▶ _Data excerpt_:
════════
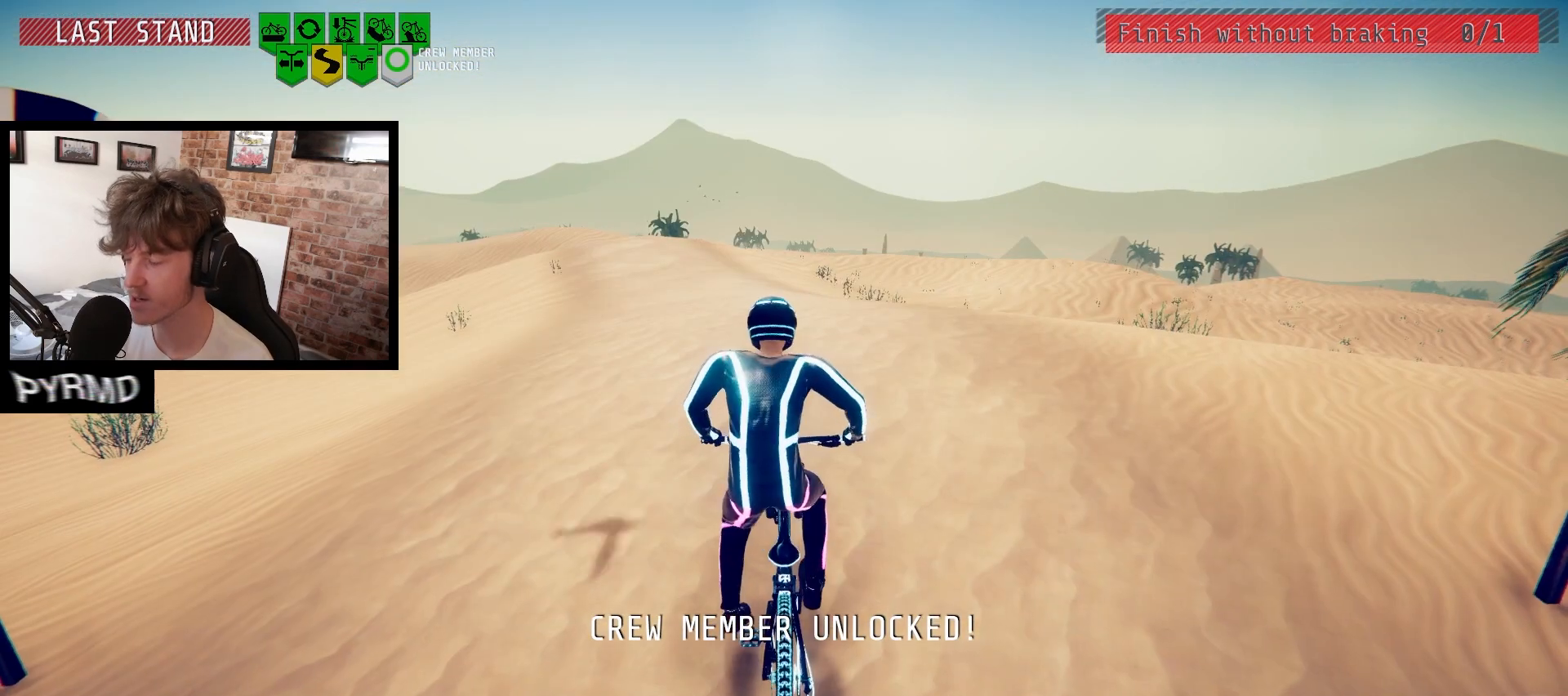
{"keys": ["a", "j"], "events": [[183, "l", "down"], [267, "l", "up"], [483, "j", "down"]]}
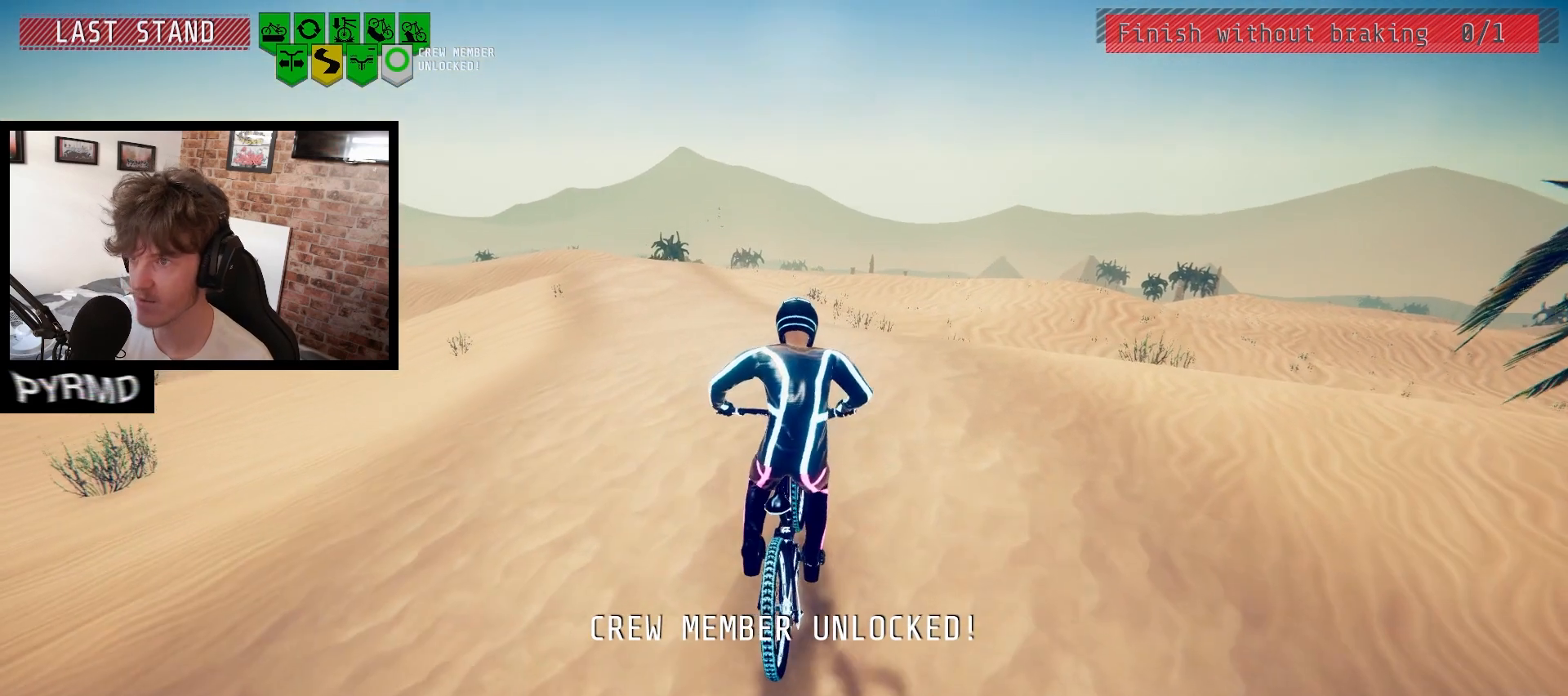
{"keys": ["a"], "events": [[100, "j", "up"], [283, "j", "down"], [350, "j", "up"]]}
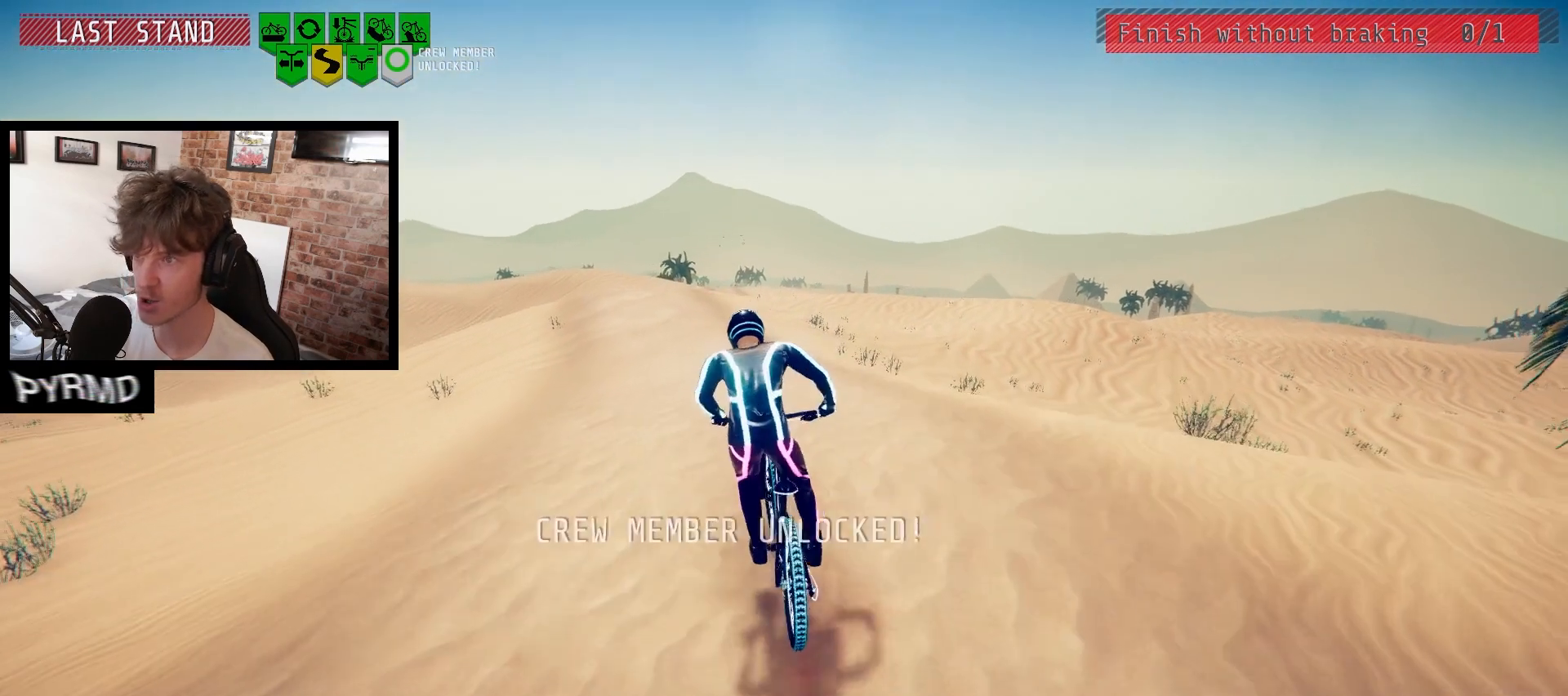
{"keys": ["a"], "events": [[317, "j", "down"], [383, "j", "up"]]}
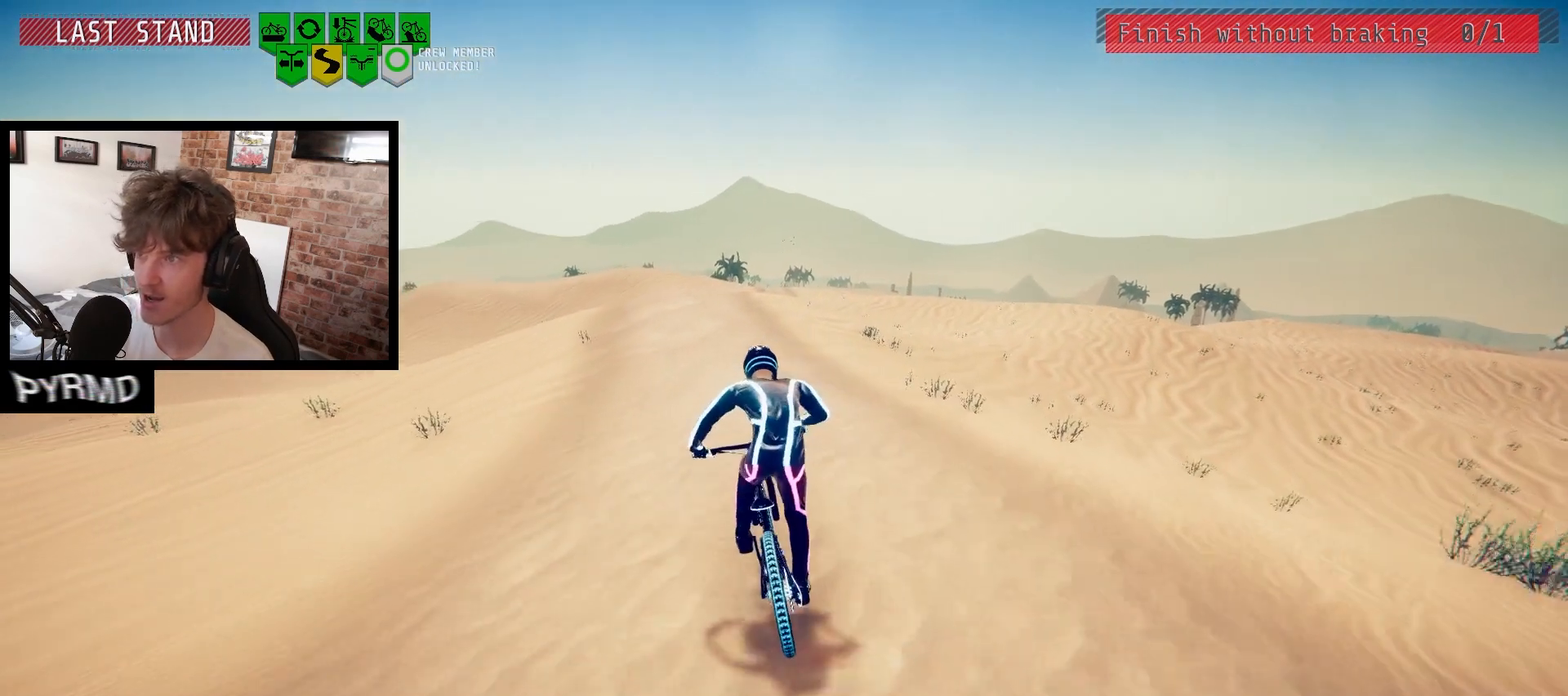
{"keys": ["a"], "events": [[333, "j", "down"], [383, "j", "up"]]}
════════
▶ _What you are asked to do_:
Without the pictures, write out all of the material exactly.

▶ _Answer box_:
{"keys": ["a", "j"], "events": [[183, "l", "down"], [267, "l", "up"], [483, "j", "down"]]}
{"keys": ["a"], "events": [[100, "j", "up"], [283, "j", "down"], [350, "j", "up"]]}
{"keys": ["a"], "events": [[317, "j", "down"], [383, "j", "up"]]}
{"keys": ["a"], "events": [[333, "j", "down"], [383, "j", "up"]]}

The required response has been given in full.